-
Notifications
You must be signed in to change notification settings - Fork 9
Description
From @Lnaden (moved from #215):
If we want TexLive for doing doc building, we have to make at least 1 image layer to install that.
The cudatoolkit is a bit more complicated due to wall clock time, container size, and CUDA versions.

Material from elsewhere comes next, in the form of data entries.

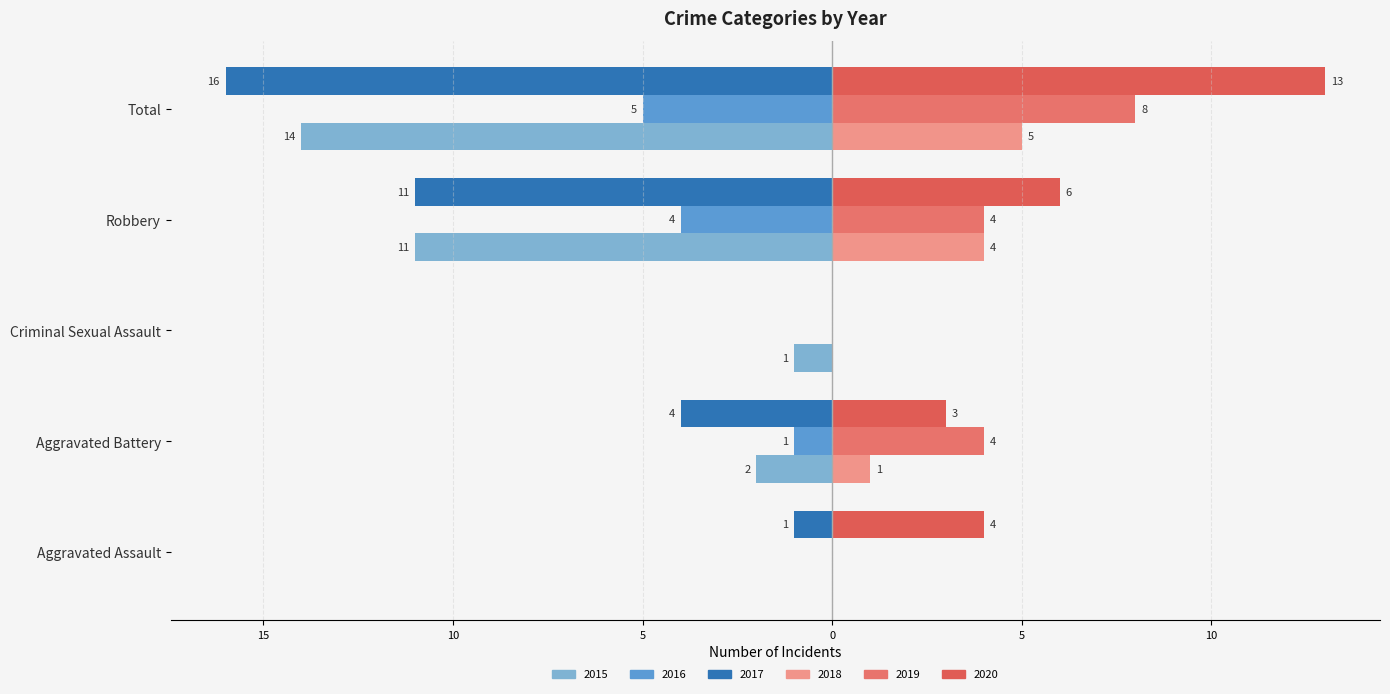

Reading left to right, what are all the values shown in this chart?

2015: 0	-2	-1	-11	-14
2016: 0	-1	0	-4	-5
2017: -1	-4	0	-11	-16
2018: 0	1	0	4	5
2019: 0	4	0	4	8
2020: 4	3	0	6	13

We could pull directly from condaforge/linux-anvil-cuda:{CUDA_VERSION_X.Y} and get the cudatoolkit that way, however, each of those images range from >1.5 to 3.4 GB, so the time to docker pull each of those images for every one of our builds is significant.
The images I built tried to bare-bones install just the parts of each CUDA version we needed on each image by stripping out just the essential RPM's OpenMM needed for headers. That kept the images all under 1.5 GB, making the CI boot time much faster.
We could just roll 1 image and install the CUDA toolkit on demand, but that requires pulling it from the NVIDIA servers (can be slow, anecdotally) or some other mirror, and the toolkits themselves are bloated messes. E.g. Version 7.5 was 1.1 GB on its own, 11.6 is 3.5 GB, which then runs the same problem as the existing images + install time (albeit with less maintenance overhead since we won't create the image)
Lastly, using the cudatoolkit conda package or image, we only have a subset of versions OpenMM supports and builds against.
| CUDA Version | OpenMM Supported | On CF/Image |
|---|---|---|
| 8.0 | X | |
| 9.0 | X | |
| 9.1 | X | |
| 9.2 | X | X |
| 10.0 | X | X |
| 10.1 | X | X |
| 10.2 | X | X |
| 11.0 | X | X |
| 11.1 | X | |
| 11.2 | X | |
| 11.3 | X | |
| 11.4 | X | |
| 11.5 | X | |
| 11.6 | X |
The later 11.X can be fixed, but the pre 9.2 ones cannot.